• Text segment
────────────────────────────────────────

McMilitarism to Go
What mutations in the circulatory logic of capital and spectacle have occurred since September 11th? In their 2005 book Afflicted Powers: Capital in a New Age of War, Bay Area collective Retort argue that neoliberalism has moved from an era of austerity programmes and agreements to one of all out war – over air, land, and media. Here Anustup Basu reviews their book and traces the demise of a Kantian modernity based on ‘enfranchisement and eternal peace’ and the rise of one based on ‘weak citizenship and perpetual conflict’
Afflicted Powers: Capital and Spectacle in a New Age of War is a timely polemic/intellectual tract authored by a collective that calls itself Retort. The project seeks to, and largely succeeds in disturbing certain ossified habits of thought, proposing such a disturbance as a necessary measure for anyone who wants to seriously think about the perils of our occasion. The book begins with a kinetic description of the unprecedented protest marches that animated the streets of the world, from San Francisco to Tokyo. For Retort, the event was not just a novel phenomenon of a war being opposed vociferously even before it had begun, but also a coming into being of a picture of monstrous energy. While within the immediacy of its contextual parameters this expressive power is that of a profound negation, it is also a manifest will of that which comes before the contractual, rights or representation-based formats of normalised polity. The artifices of the latter usually govern, regulate, and productively deploy these affective forces without, at any stage, being able to exercise a total control over them. This is precisely why modernity, or whatever we make of it, never ceases to relentlessly stage its devoutly desired endgames: spectres of the past and the future always come back to haunt certitudes of the present, history does not release its dead weight, the ‘repressed’ never stops returning. The task of thinking, of abstracting concepts from matter and movement carries on because even in this age of celebratory neo-liberalism, the dancer still cannot, with brutal and precise assurance, be separated from the dance. For the authors of Retort, the initial theoretical overture is thus to collide the event against our received ideas. That is, to insert it into two major diagrams of ideas, but not as a smug gesture directed to tame its insurrectionary powers. It is thus on one hand the singular coming into being of a ‘multitude’ of the new Spinozism of our times (4), perhaps most popularly promulgated by Hardt and Negri’s Empire. At the same time, it is reckoned as a ‘world historical event’ (3) by charting it in troubled Hegelian waters. This double gesture however does not end up forwarding us a positive meaning of the event, but in fact attempts to release its inscrutable energies. It is an invitation to take thinking ‘elsewhere.’
One has to thus begin with a series of questions. How can the multitude that filled the television screens of the world in the early spring of 2003 ‘be more than just another image-movement in a world of images’? How can a ‘world historical event’ be called as such when despite its awe inspiring powers of negation, in the so called autumn of history itself, it is no longer accompanied by the vision of a constitutive telos as communism was for Lukacs? What is the status of an event when it can no longer be mapped into an August metanarrative? Or is the event an event precisely because no such task is possible? As it was in the case of the anti-globalisation rioters in Seattle, who were impelled by different ideologies, forms of life, values, and religious tenacities, where communists fought shoulder to shoulder with the members of the ‘Anarchic Soccer League’; is it possible for one to harness and focalise such disparate energies and call an entirely alternate world into being? Is it desirable that the multitude should have its new age Lenin or intellectual vanguard? If the rampant war machine of the Bush administration has been answered by a thunderous clamour of being across the world, must the pluralities of the latter, while being heartening to a certain extent, be necessarily telescoped in time to a resuscitated project of constitutive modernity? What needs to happen in order to ensure that the uproar that has defied the unilateralism of an imperial behemoth is itself not informatised – engulfed into the circulating currents in a sea of images that in fact relentlessly restores the dead calm of things?

────────────────────────────────────────

• Extracted information
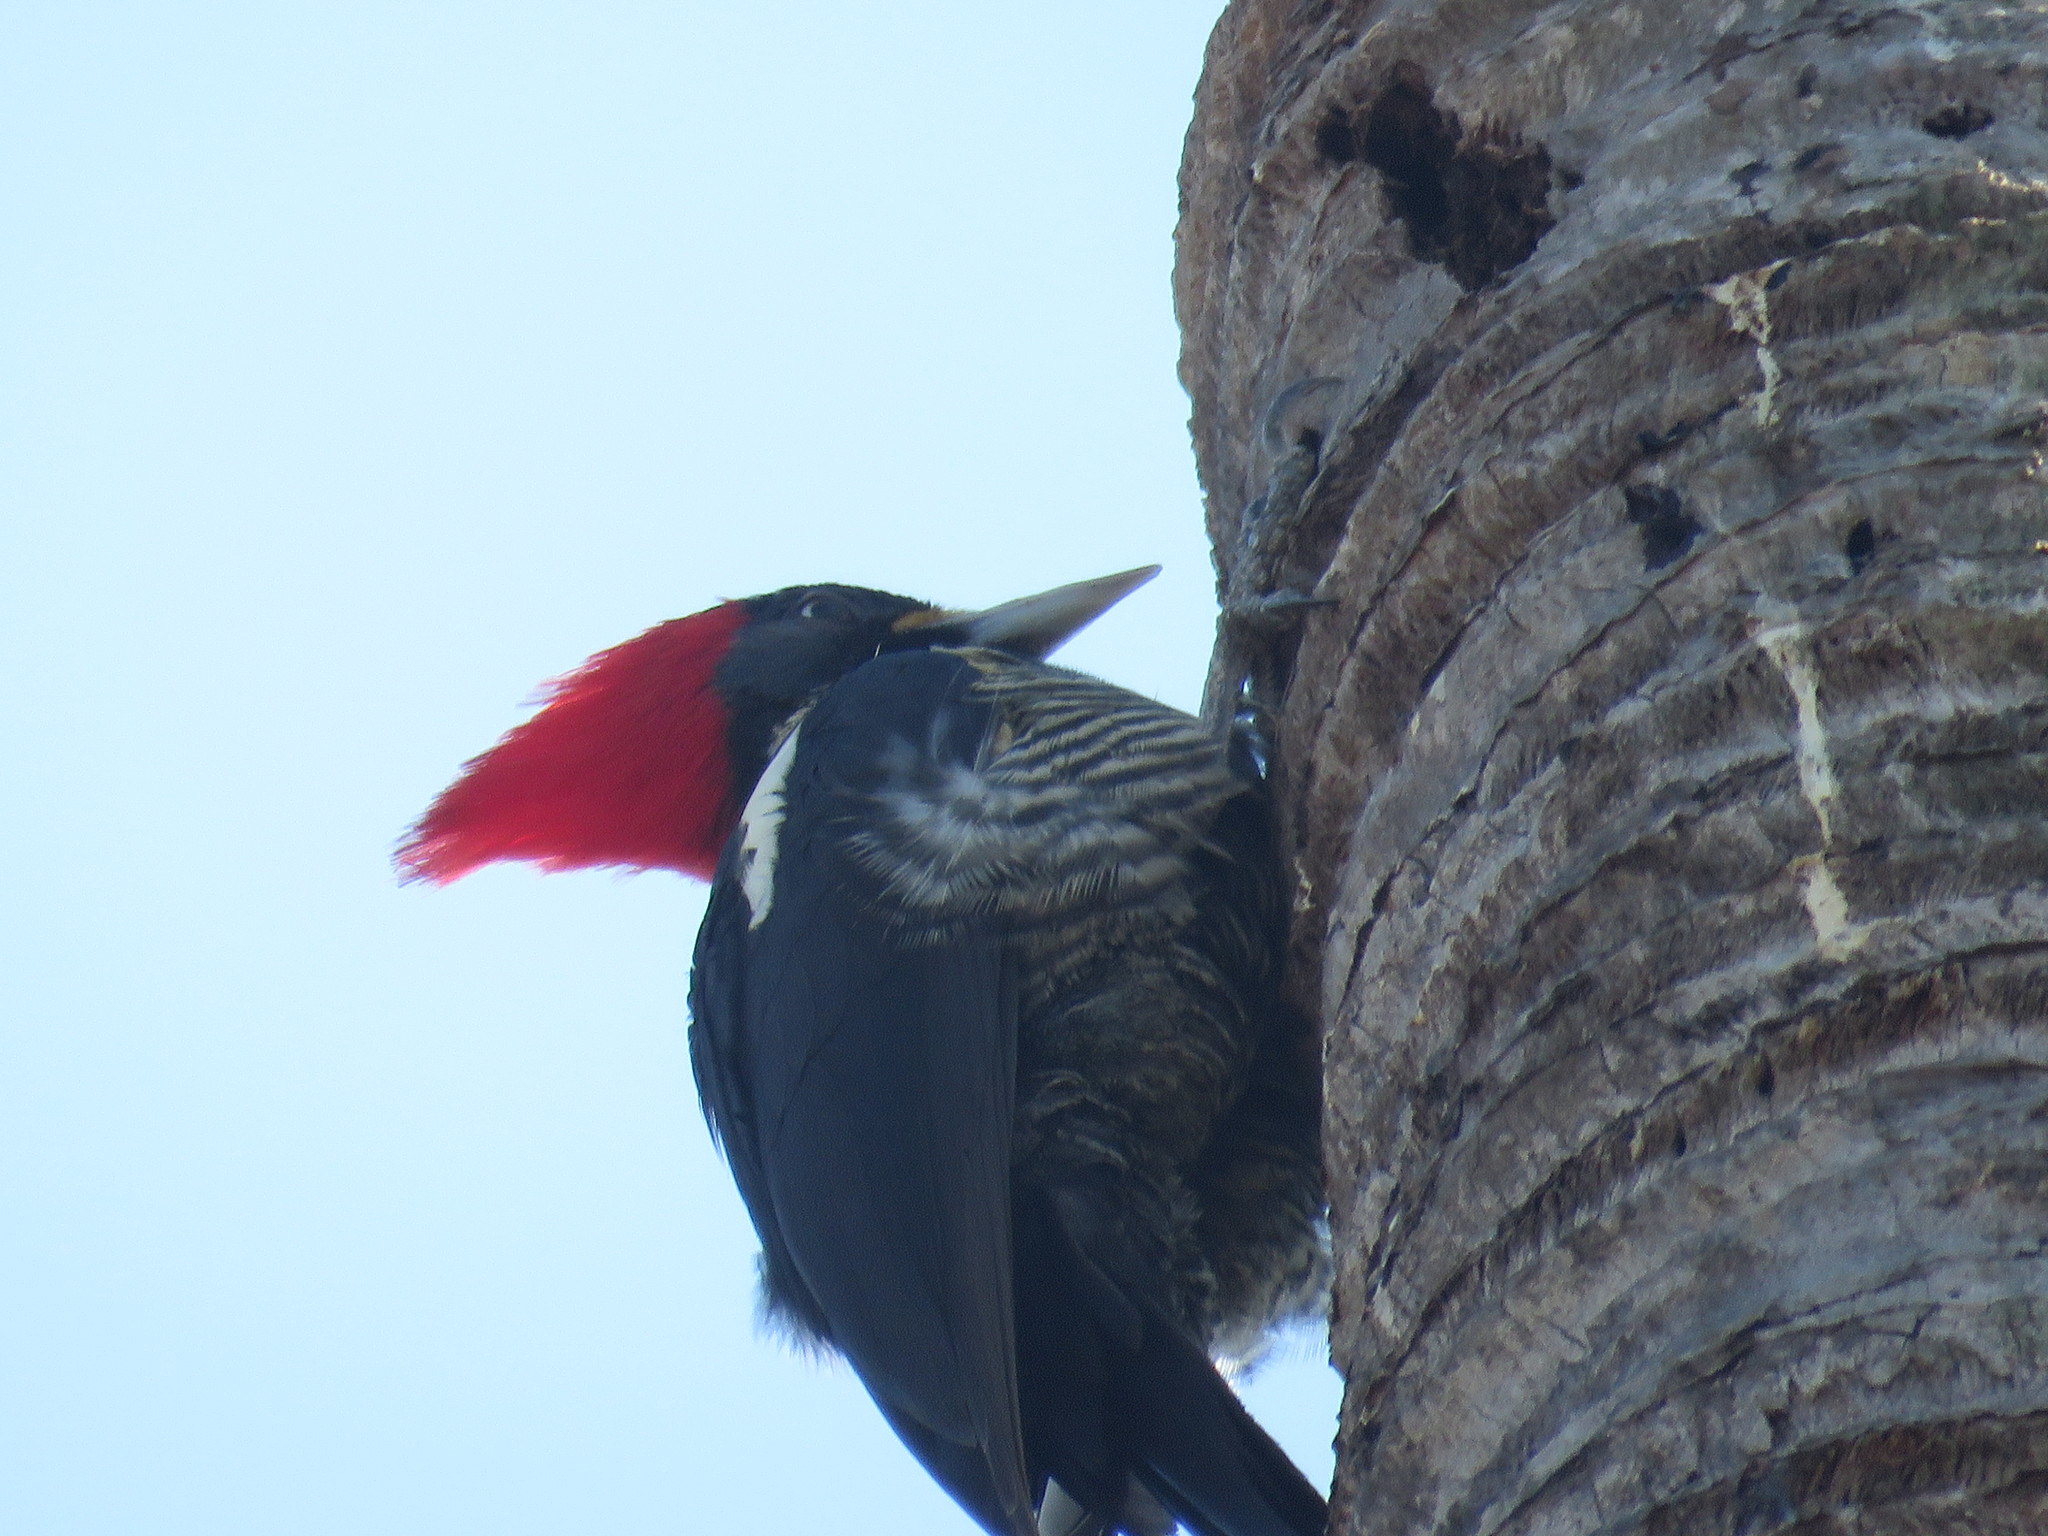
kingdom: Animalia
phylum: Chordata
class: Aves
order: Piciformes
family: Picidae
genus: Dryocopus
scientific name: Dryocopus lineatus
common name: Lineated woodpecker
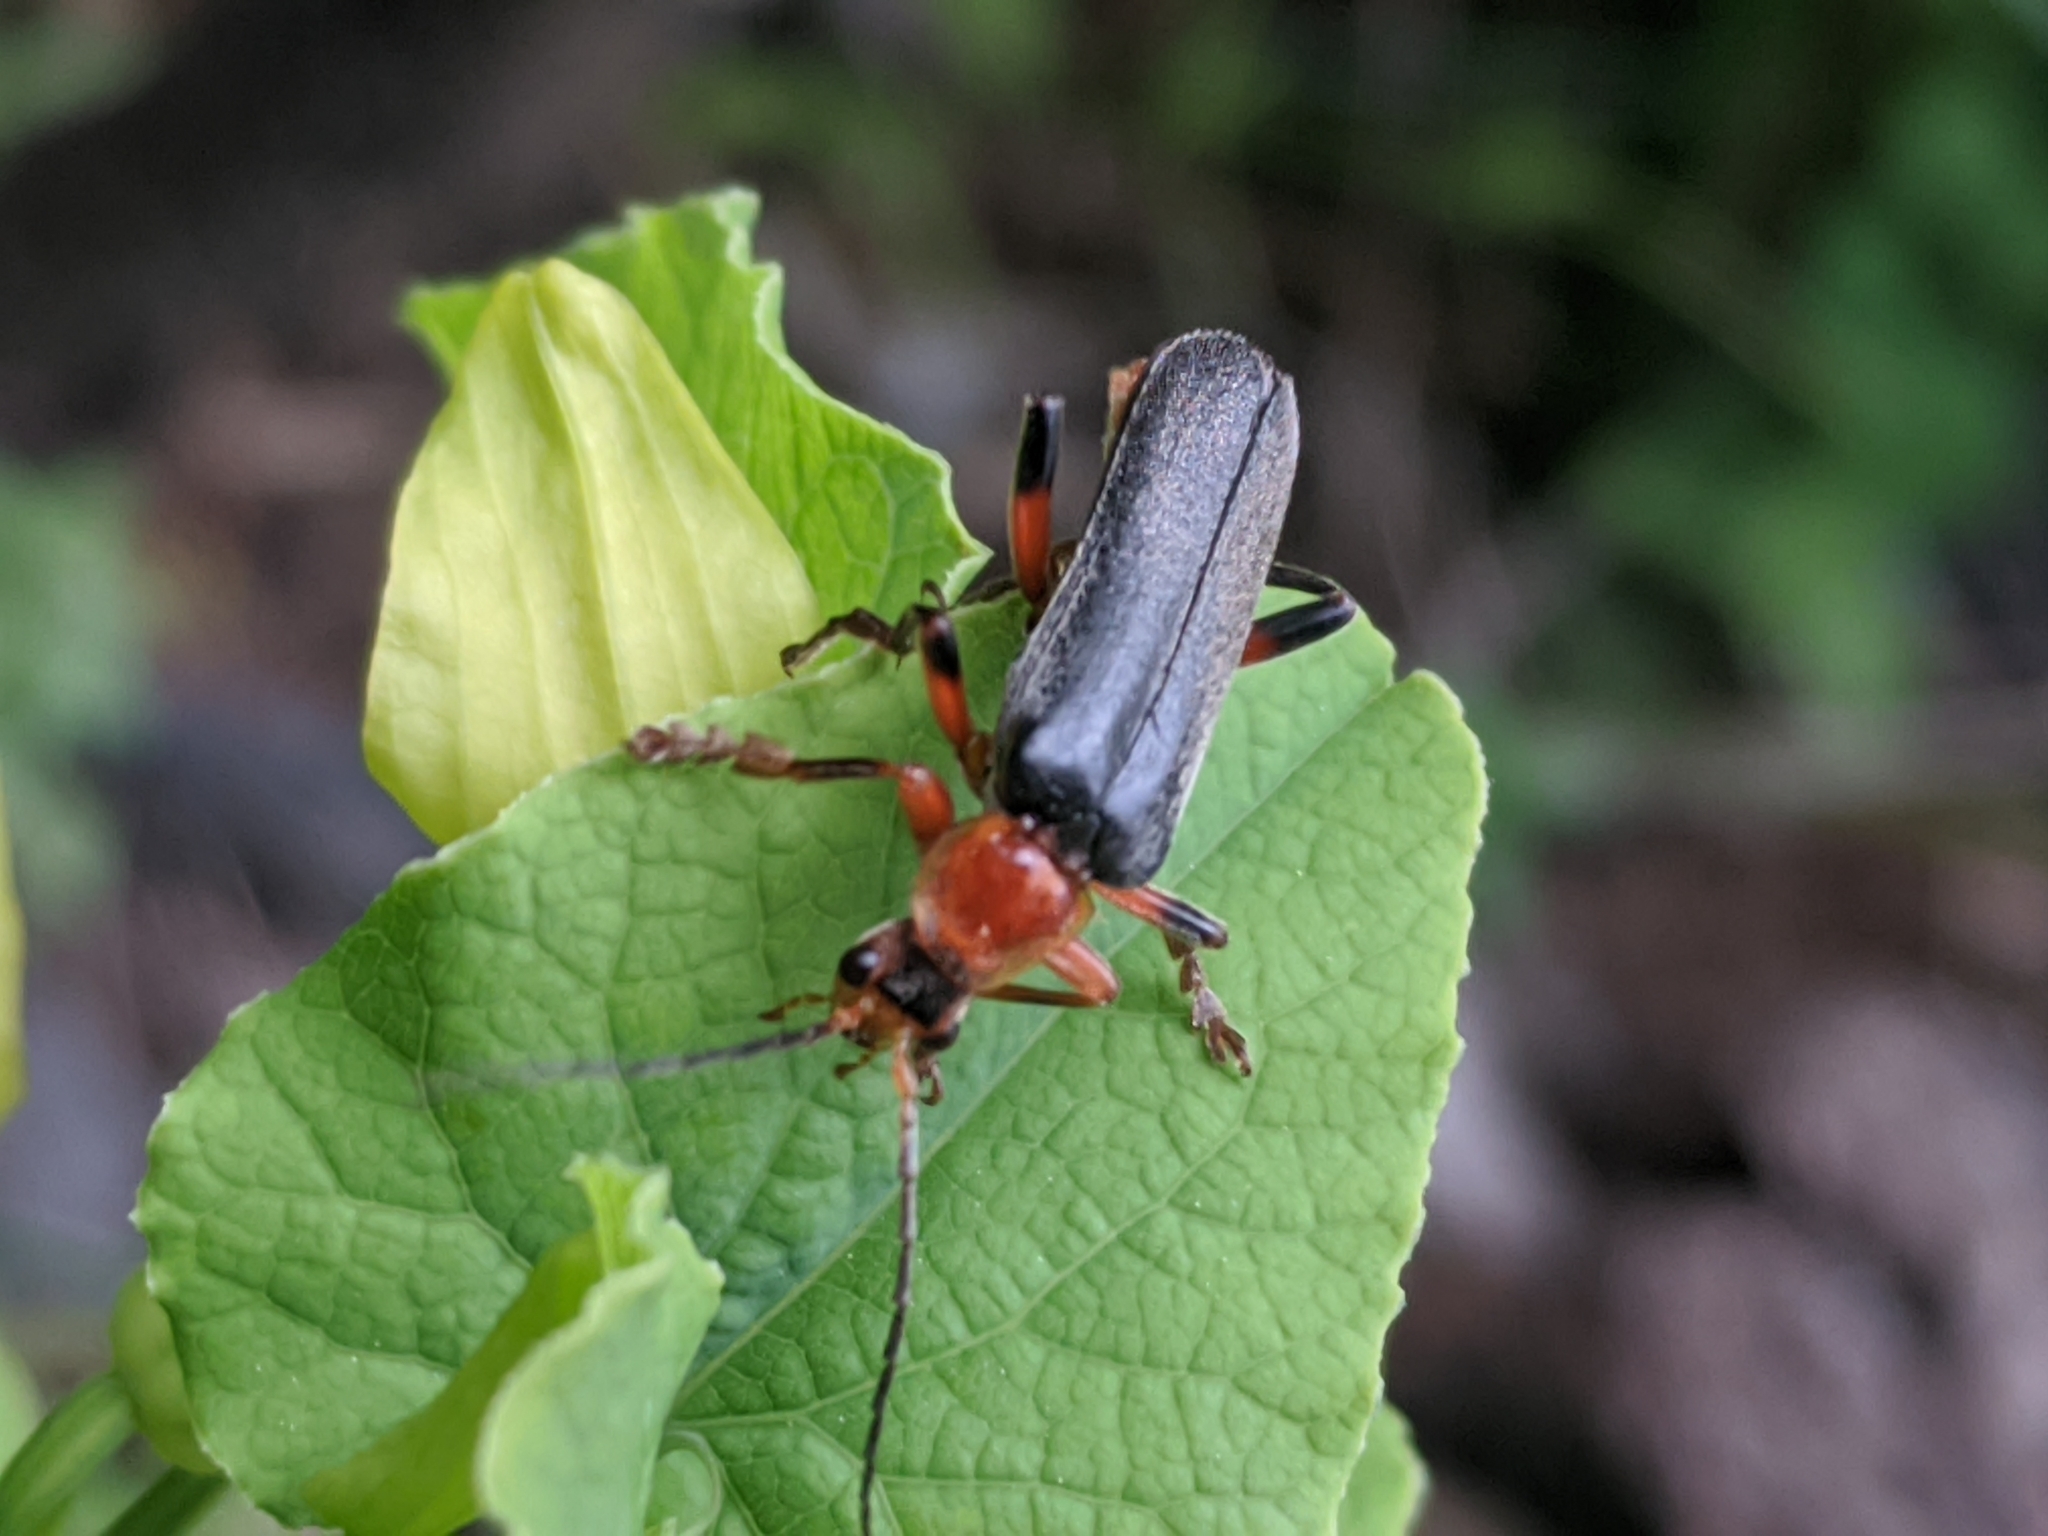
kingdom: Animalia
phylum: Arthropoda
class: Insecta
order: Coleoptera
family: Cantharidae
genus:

────────────────────────────────────────

• Problems to work on
**a.** In the review of Afflicted Powers, translate this sentence into Spanish: "One has to thus begin with a series of questions."
**b.** Carry on writing the review of Afflicted Powers, picking up after its final question.

• Answers
**a.** Por tanto, hay que empezar con una serie de preguntas.

**b.**
These are only some of the urgent queries that Afflicted Powers brings to the table. Chapter one begins with three very pertinent ones: in what way did the events of September 11, 2001, usher in a new era, in terms of the fundamentals of calculus and operations in advanced capitalist societies? Must the subsequent activation of the imperial behemoth be considered a historical regression, by which micropunctual measures of social control, characteristic of a ‘truly modern state system’, are abandoned in favour of a ‘new/old era of gunboats and book-burning?’ (18). Do the concepts of the ‘society of the spectacle’ and ‘colonisation of everyday life’ help us understand the present situation? These questions are not answered in isolation, but located at that very zone in which the differences between the state and civil society, between industrial and military establishments, between the camera and the bomb disappear. Just as the modern state has come to need weak citizenship, the society of the spectacle is possible only when the ‘public’, as an ideal, reason exercising Kantian entity, is missing. It is precisely because of this that the grotesque telegenic power of 9/11 should not be understood purely in terms of symbolic or representational logic. It is always already a ‘well executed…specific and effective piece of statecraft.’ The image is matter in movement, not a reflection of it; it does not telecast war; it is a part of it. The heartlessness of the suicide bombers lay precisely in the fact that they were not trying to rupture the logic of spectacle and capital but violently embracing it, founding their act as a cataclysmic turn in an immanent global field where politics has given way to alternate, fearfully symmetrical movements between pictures of terror and pictures of security.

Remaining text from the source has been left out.